Suarautara.com,SITUBONDO – Satpolairud Polres Situbondo bergerak cepat menindaklanjuti laporan nelayan hilang kontak di perairan sekitar Pulau Sapudi, Madura. Seorang nelayan asal Desa Jangkar, Kecamatan Jangkar, Kabupaten Situbondo, akhirnya berhasil ditemukan dalam kondisi selamat setelah sempat hanyut akibat kerusakan mesin perahu.
Nelayan tersebut diketahui bernama Kusnadi (37), warga Kampung Pasar Nangka, Desa Jangkar. Ia sebelumnya dilaporkan belum kembali usai melaut seorang diri menggunakan perahu fiber pancing bernama Lintang Timur pada Senin (25/5/2026).

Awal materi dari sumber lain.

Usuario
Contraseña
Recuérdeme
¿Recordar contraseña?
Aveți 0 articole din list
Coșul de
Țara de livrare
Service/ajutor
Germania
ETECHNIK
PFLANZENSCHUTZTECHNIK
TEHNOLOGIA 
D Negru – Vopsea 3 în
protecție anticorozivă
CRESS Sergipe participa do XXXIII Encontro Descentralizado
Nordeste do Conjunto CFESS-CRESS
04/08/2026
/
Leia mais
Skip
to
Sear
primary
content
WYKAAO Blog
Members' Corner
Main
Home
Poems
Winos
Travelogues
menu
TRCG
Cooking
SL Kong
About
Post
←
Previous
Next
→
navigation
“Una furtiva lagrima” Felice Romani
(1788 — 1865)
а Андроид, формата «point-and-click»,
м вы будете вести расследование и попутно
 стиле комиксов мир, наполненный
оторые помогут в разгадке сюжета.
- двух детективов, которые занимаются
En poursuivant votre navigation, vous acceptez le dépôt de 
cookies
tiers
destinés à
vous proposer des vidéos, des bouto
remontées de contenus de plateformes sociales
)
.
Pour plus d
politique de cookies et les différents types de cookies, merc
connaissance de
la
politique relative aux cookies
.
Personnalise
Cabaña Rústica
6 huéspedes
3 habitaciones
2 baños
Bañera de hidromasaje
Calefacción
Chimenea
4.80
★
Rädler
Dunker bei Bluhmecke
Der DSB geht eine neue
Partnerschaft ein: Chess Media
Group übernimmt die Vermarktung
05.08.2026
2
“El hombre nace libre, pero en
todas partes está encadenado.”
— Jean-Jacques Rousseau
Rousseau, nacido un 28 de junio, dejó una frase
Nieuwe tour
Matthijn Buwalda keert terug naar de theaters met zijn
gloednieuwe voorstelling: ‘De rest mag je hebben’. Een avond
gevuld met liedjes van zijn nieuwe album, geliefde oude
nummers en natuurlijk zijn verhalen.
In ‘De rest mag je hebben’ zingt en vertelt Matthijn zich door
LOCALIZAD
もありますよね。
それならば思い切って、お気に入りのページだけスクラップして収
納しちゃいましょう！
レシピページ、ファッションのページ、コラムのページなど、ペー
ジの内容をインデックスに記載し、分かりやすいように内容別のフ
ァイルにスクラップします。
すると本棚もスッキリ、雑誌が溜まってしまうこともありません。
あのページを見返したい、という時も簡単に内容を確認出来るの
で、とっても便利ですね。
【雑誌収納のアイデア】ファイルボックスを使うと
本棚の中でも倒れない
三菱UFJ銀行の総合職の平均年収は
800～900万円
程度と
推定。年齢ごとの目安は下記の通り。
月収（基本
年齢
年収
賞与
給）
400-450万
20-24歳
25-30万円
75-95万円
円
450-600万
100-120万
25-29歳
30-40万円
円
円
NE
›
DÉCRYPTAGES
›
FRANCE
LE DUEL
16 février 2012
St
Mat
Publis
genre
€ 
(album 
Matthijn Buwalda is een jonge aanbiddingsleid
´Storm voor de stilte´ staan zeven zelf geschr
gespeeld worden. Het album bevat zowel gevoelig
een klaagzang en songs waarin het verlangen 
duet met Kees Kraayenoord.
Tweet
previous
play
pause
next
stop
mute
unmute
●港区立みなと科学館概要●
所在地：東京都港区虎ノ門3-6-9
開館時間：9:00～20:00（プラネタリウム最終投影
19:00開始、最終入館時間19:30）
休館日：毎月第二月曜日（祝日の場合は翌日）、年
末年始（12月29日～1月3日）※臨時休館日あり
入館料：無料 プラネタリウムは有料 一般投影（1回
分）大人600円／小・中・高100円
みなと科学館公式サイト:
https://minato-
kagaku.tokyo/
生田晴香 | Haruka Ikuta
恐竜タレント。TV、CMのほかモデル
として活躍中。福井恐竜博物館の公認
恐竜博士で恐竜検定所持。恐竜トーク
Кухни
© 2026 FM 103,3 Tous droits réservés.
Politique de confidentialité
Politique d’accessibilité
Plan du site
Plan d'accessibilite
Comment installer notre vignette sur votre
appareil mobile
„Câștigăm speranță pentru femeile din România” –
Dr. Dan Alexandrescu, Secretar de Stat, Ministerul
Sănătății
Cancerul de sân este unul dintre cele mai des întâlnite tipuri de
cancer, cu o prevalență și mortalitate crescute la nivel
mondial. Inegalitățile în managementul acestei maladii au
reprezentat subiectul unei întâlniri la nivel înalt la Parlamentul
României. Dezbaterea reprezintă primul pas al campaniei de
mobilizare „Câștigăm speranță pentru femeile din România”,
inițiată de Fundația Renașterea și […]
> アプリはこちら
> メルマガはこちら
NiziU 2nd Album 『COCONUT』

Kapolres Situbondo AKBP Bayu Anuwar Sidiqie, S.H., S.I.K., M.Sc., melalui Kasat Polairud AKP Gede Sukarmadiyasa, S.H., M.H., mengatakan pihaknya menerima laporan dari warga sekitar pukul 21.12 WIB terkait nelayan yang belum kembali ke daratan.
ADVERTISEMENT

SCROLL TO RESUME CONTENT
“Begitu menerima laporan dari masyarakat, anggota Satpolairud langsung melakukan koordinasi dengan keluarga korban dan unsur terkait untuk membantu proses pencarian,” ujar AKP Gede, Selasa (26/5/2026).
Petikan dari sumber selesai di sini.